The first step must be to poke about at the data, I did a lot of this in Tableau. The feature most obviously providing predictive power is the elevation, or altitude of the area of interest. This is shown in the figure below for the training set, we see Ponderosa Pine and Cottonwood predominating at lower altitudes transitioning to Aspen, Spruce/Fir and finally Krummholz at the highest altitudes. Reading in wikipedia we discover that Krummholz is not actually a species of tree, rather something that happens to trees of several species in the cold, windswept conditions found at high altitude.


Data inspection over I used the scikit-learn library in Python to predict tree type from features. scikit-learn makes it ridiculously easy to jump between classifier types, the interface for each classifier is the same so once you have one running swapping in another classifier is a matter of a couple of lines of code. I tried out a couple of variants of Support Vector Machines, decision trees, k-nearest neighbour, AdaBoost and the extremely randomised trees ensemble classifier (ExtraTrees). This last was best at classifying the training set.
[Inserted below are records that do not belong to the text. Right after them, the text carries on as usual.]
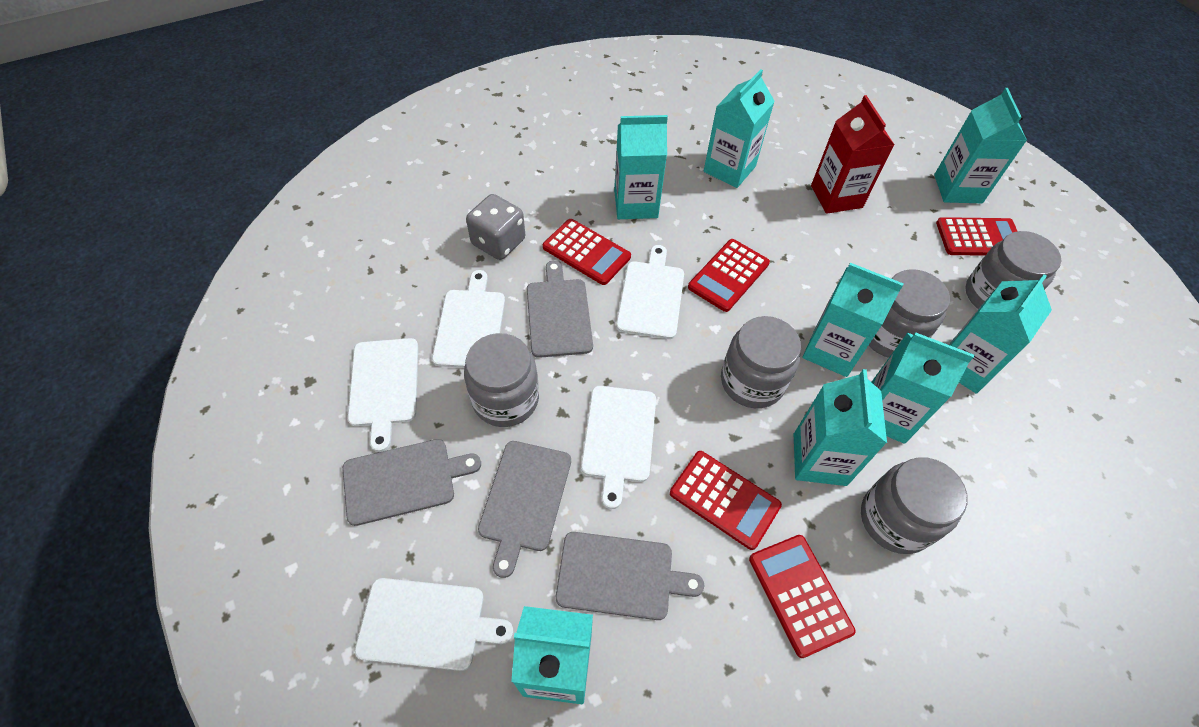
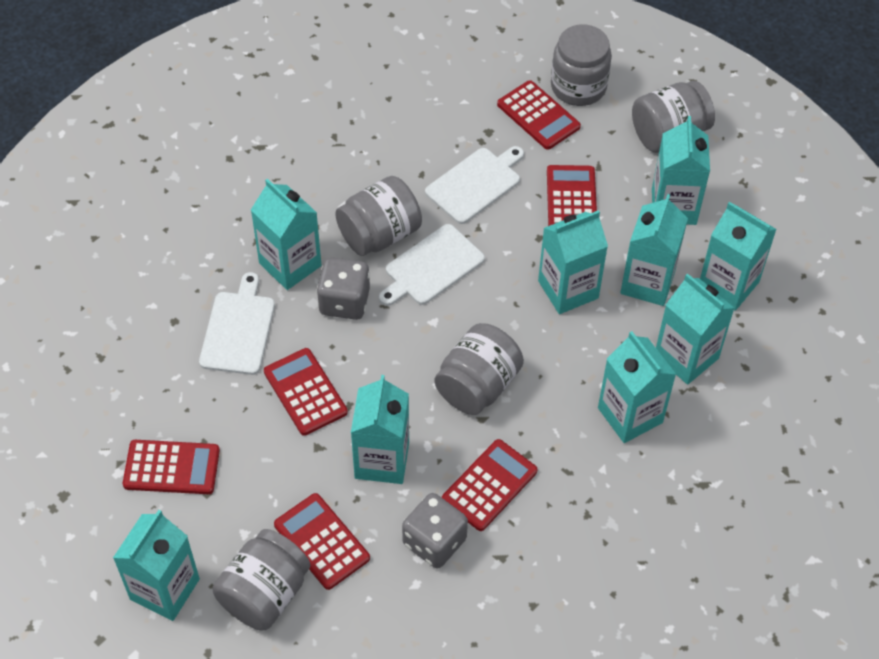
grey cutting board: 4 -> 0
grey dice: 1 -> 2
red calculator: 5 -> 6
red carton: 1 -> 0
turquoise carton: 8 -> 9
white cutting board: 5 -> 3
The challenge is in mangling the data into the right shape and selecting the features to use, this is the sort of pragmatic knowledge learnt by experience rather than book-learning. As a long time data analyst I took the opportunity to try something: essentially my analysis programs would only run when the code had been committed to git source control and the SHA of the commit, its unique identifier, was stored with the analysis. This means that I can return to any analysis output and recreate it from scratch. Perhaps unexceptional for those with a strong software development background but a small novelty for a scientist.

Using a portion of the training set to do an evaluation it looked like I was going to do really well on the Kaggle leaderboard but on first uploading my competition solution things looked terrible! It turns out this was a common experience and is a result of the relative composition of the training and test sets. Put crudely the test set is biased to higher altitudes than the training set so using a classifier which has been trained on the unmodified training set leads to poorer results then expected based on measurements on a held back part of the training set. You can see the distribution of elevation in the test set below, and compare it with the training set above.


We can fix this problem by biasing the training set to more closely resemble the test set, I did this on the basis of the elevation. This eventually got me to 430 rank on the leaderboard, shown in the figure below. We can see here that I’m somewhere up the long shallow plateau of performance. There is a breakaway group of about 30 participants doing much better and at the bottom there are people who perhaps made large errors in analysis but got rescued by the robustness of machine learning algorithms (I speak from experience here!).


There is no doubt some mileage in tuning the parameters of the different classifiers and no doubt winning entries use more sophisticated approaches. scikit-learn does pretty well out of the box, and tuning it provides marginal improvement. We observed this in our earlier machine learning work too.

I have mixed feelings about the Kaggle competitions. The data is nicely laid out, the problems are interesting and it’s always fun to compete. They are a great way to dip your toes in semi-practical machine learning applications. The size of the awards mean it doesn’t make much sense to take part on a commercial basis.

However, the data are presented such as to exclude the use of domain knowledge, they are set up very much as machine learning challenges – look down the competitions and see how many of them feature obfuscated data likely for reasons of commercial confidence or to make a problem more “machine learning” and less subjectable to domain knowledge. To a physicist this is just a bit offensive.

If you are interested in a slightly untidy blow by blow account of my coding then it is available here in a Bitbucket Repo.